I need the lines below from the one with "One 3D box per" down to the one with "- framed wall art <box>795,60,986,308</box>" reproduced exactly, both ends included, and nothing else.

== Data provided ==

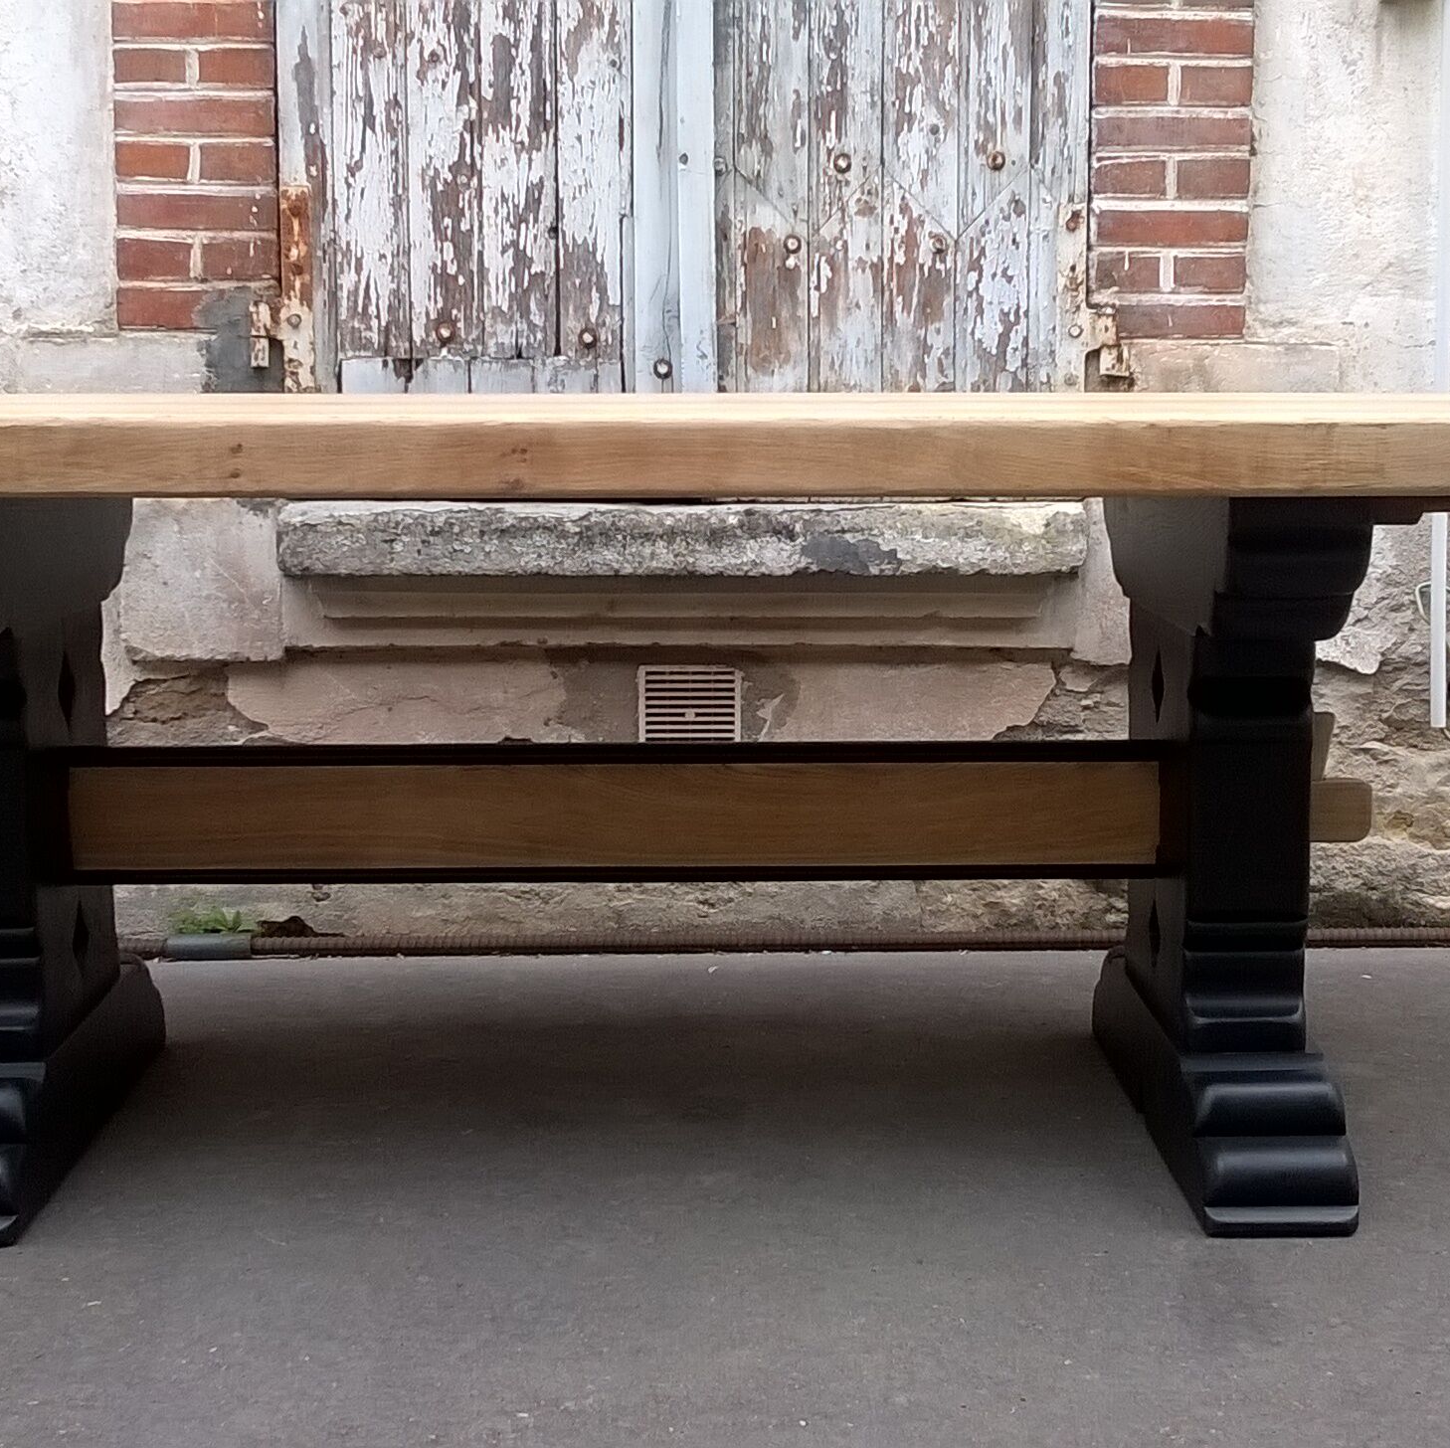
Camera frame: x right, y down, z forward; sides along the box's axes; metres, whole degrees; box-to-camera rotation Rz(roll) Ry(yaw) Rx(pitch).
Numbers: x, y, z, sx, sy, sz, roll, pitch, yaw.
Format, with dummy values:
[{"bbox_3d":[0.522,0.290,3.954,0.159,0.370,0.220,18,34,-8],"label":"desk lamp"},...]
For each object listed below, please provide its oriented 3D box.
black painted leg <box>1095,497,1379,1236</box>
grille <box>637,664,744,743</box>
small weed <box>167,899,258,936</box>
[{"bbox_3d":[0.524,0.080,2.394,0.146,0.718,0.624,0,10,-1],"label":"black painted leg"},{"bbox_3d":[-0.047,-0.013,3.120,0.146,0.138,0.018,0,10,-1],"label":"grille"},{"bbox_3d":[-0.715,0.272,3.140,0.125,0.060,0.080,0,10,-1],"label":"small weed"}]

===
== Data provided ==

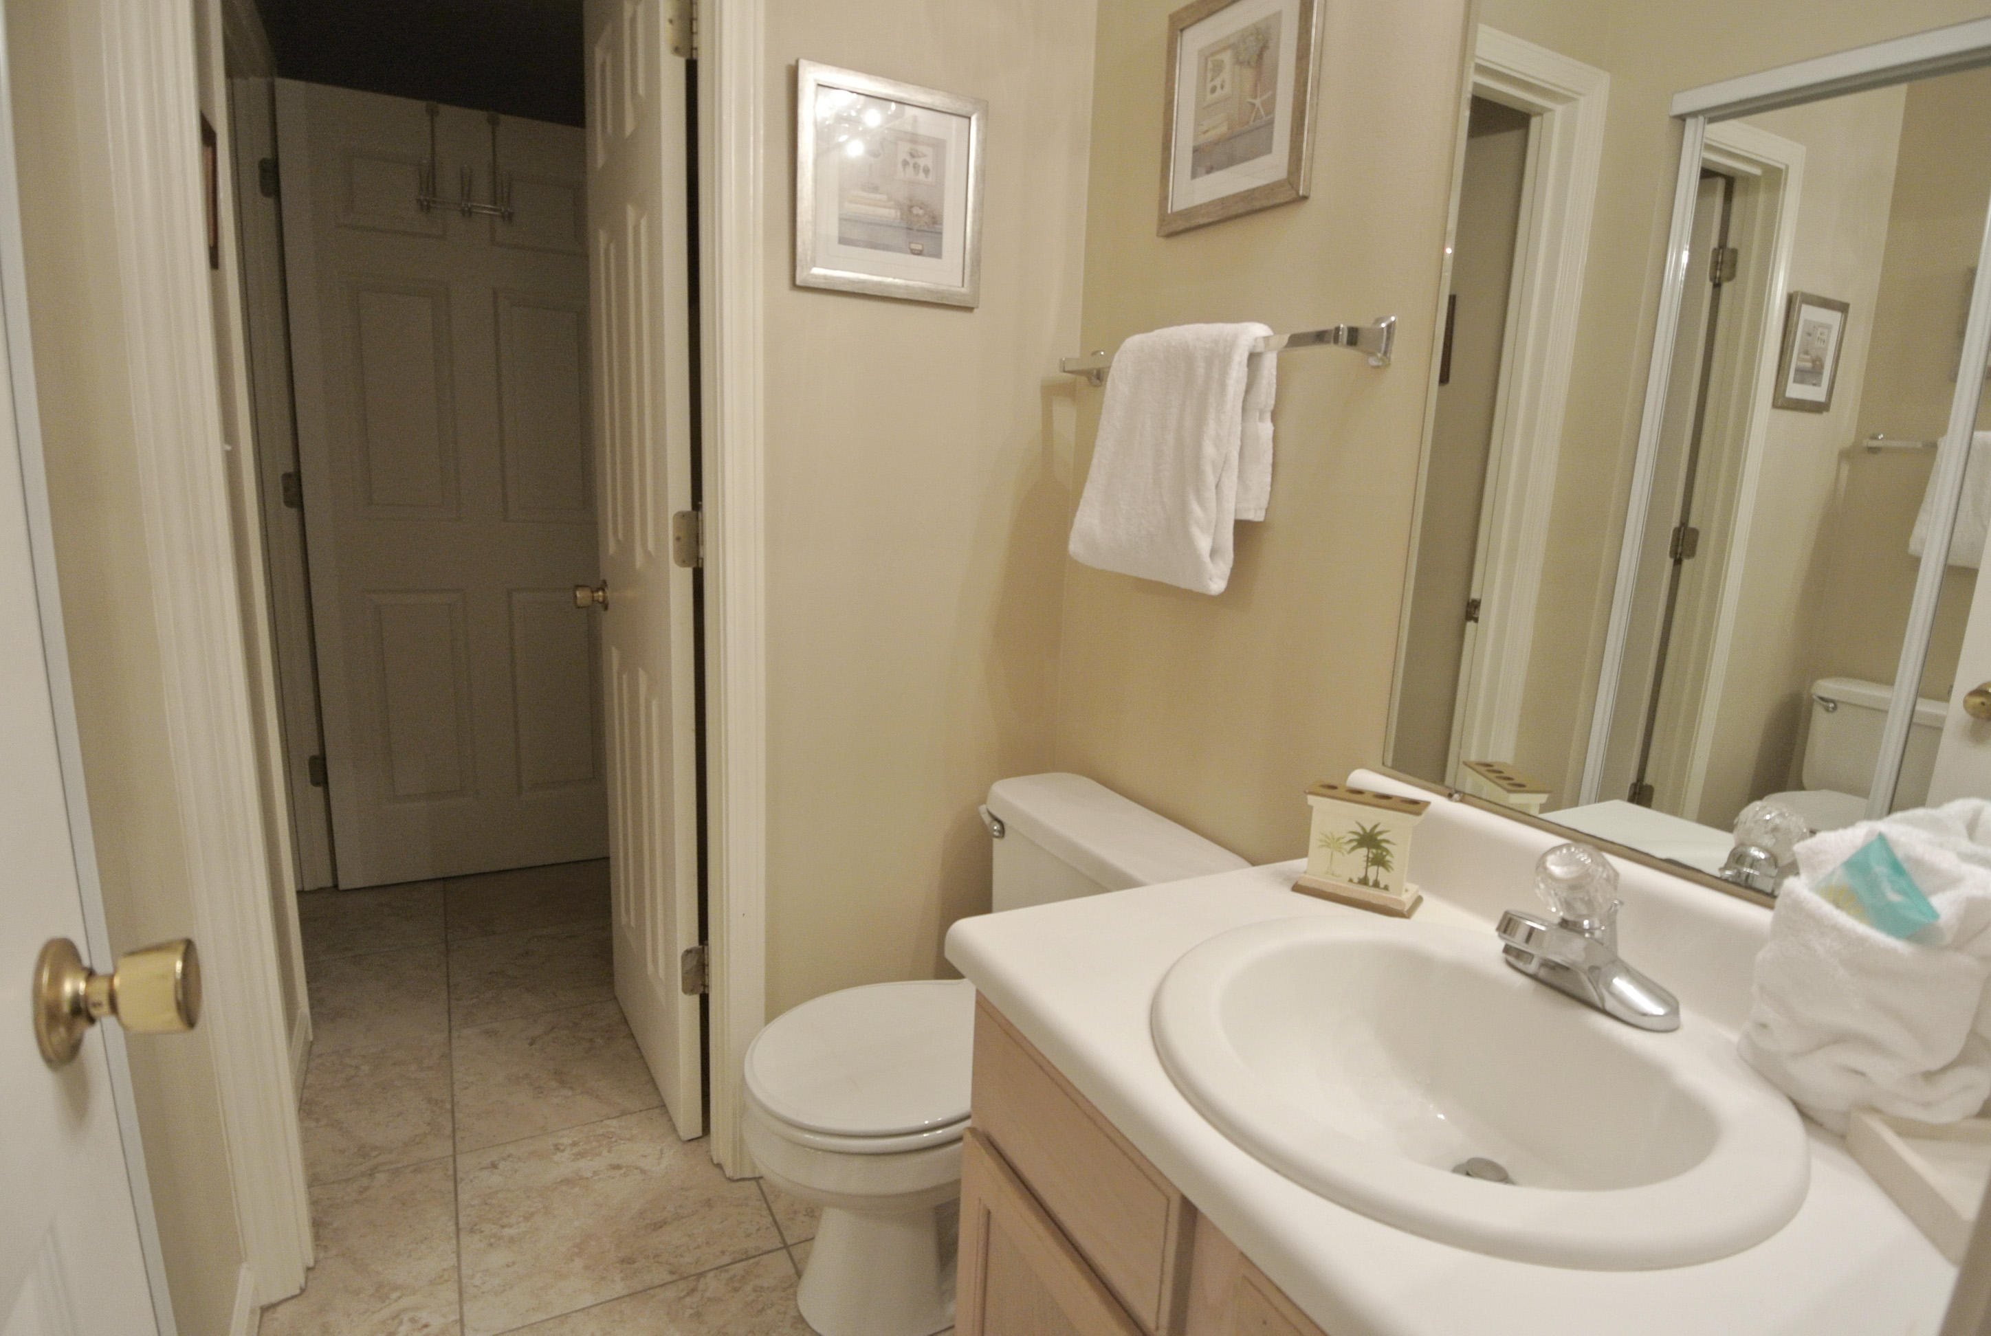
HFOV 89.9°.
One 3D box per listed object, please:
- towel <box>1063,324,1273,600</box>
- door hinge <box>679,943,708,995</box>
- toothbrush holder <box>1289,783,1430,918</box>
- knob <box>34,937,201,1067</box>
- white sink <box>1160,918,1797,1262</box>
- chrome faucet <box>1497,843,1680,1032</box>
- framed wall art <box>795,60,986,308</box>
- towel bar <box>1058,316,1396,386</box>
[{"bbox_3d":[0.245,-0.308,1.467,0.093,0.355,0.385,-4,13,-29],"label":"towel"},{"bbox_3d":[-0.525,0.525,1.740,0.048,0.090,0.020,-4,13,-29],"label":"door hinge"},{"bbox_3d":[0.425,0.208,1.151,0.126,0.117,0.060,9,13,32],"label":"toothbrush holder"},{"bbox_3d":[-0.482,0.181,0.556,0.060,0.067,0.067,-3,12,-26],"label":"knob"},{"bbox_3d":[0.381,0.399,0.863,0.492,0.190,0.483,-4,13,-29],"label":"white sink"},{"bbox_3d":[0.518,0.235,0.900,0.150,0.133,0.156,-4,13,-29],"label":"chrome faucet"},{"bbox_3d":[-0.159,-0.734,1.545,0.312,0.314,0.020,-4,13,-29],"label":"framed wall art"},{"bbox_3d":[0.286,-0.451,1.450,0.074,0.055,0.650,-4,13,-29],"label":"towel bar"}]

===

_Solution to this exercise_:
One 3D box per listed object, please:
- towel <box>1063,324,1273,600</box>
- door hinge <box>679,943,708,995</box>
- toothbrush holder <box>1289,783,1430,918</box>
- knob <box>34,937,201,1067</box>
- white sink <box>1160,918,1797,1262</box>
- chrome faucet <box>1497,843,1680,1032</box>
- framed wall art <box>795,60,986,308</box>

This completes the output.